The team used three of the University of Tasmania 12-metre radio telescopes in Hobart, Katherine (Northern Territory) and Yarragadee (Western Australia) for one of their observations of JUICE.
They tracked the probe 3 to 4 times per week to calibrate the PRIDE ground-based instrumentation, verify data processing software and maintain operational readiness for future science observations.
“Everything went to plan – the signal detected in these observations demonstrates the expected strength and stability. It’s good news. These data were handed to ESA then to be evaluated in their JUICE Near-Earth Commissioning Review, which signed and approved in late July”
“During these observations, the spacecraft was approximately 7.8 million kilometres from Earth – by the time JUICE reaches Jupiter it will be around 810 million kilometres from Earth.”
JUICE has now started the 88-month cruise phase of the mission, in which the spacecraft will conduct a series of manoeuvres (planetary gravity assists) completing elliptical solar orbits (pictured below) to gain velocity before exiting the inner solar system.
After this phase, it will fly past Jupiter’s three icy moons: Callisto, Europa, and Ganymede, allowing researchers to characterise the Jovian system, the planet, and its magnetosphere, before being inserted into orbit around Ganymede, Jupiter's largest moon.
“Our work didn’t end with the near-earth phase and won’t end with the cruise phase – the ongoing monitoring PRIDE campaign also contributes to studies of the space environment within the solar system and the study of space weather,” Dr Molera Calvés said.

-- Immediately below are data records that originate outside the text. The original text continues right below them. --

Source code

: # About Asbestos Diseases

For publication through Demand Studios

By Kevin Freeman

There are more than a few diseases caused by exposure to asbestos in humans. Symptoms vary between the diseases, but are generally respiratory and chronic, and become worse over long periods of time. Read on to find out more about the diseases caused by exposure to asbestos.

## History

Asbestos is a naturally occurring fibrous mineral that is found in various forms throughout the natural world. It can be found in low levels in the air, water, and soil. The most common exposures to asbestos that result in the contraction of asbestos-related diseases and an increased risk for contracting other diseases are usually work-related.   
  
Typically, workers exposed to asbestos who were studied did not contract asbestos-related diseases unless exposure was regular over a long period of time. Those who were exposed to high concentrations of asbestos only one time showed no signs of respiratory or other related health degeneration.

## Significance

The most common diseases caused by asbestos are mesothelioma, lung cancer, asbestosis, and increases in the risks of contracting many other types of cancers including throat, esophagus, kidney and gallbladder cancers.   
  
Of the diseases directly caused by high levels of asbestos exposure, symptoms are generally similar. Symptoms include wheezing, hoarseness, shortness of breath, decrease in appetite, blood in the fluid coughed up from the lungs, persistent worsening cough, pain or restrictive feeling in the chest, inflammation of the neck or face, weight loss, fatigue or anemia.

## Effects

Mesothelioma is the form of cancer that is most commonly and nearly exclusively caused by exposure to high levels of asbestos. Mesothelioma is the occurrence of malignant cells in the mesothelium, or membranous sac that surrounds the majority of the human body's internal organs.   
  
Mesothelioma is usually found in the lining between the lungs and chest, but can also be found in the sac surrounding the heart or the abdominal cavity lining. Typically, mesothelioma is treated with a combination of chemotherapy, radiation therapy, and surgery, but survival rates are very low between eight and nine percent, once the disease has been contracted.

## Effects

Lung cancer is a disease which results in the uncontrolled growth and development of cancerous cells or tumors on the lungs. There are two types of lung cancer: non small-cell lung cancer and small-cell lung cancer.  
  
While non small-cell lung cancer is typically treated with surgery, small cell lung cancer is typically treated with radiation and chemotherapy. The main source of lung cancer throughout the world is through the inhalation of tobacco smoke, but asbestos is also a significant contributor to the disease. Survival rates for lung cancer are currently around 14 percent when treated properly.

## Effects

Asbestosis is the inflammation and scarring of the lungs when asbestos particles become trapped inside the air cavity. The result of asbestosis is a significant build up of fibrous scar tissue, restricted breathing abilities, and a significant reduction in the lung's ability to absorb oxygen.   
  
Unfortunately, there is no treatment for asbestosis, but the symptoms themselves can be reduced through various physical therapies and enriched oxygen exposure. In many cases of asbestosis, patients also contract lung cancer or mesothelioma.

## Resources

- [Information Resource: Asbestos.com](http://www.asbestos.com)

Space weather studies all the events on the sun, in the solar wind and near-Earth space and forecasts their impact.
Pradyumna Kummamuru and Jasper Edwards, two PhD candidates at the University of Tasmania, are using the radio signals transmitted by JUICE, and other spacecraft in the solar system, to describe the features of the large amounts of plasma ejected by the Sun and study the fundamental physics that causes its acceleration out into the solar system.
“Probably the most hazardous of space weather events are coronal mass ejections (CMEs),” Mr Edwards said.
“CMEs are large magnetic structures that explode violently out into the solar system travelling at speeds in excess of 1000 kilometres per second and carrying huge amounts of plasma with them.
“CME structures impacting the Earth’s magnetosphere (the region around a planet dominated by the planet's protective magnetic field) have the potential to affect satellites significantly and even catastrophically. This could damage GPS, aviation, rail transport and power-grid operations among countless other critical activities.”
Dr Molera Calvés said the University of Tasmania produces a significant amount of space weather research, focusing on the southern skies.
“This research helps us better understand how these major weather events occur and how we can better predict their trajectories through space and reduce devastating impacts.”
In late September 2023, the University of Tasmania will host the Australian Space Research Conference in Hobart, Tasmania. The conference will attract almost 150 influential space science researchers and space industry figures from across Australia and beyond.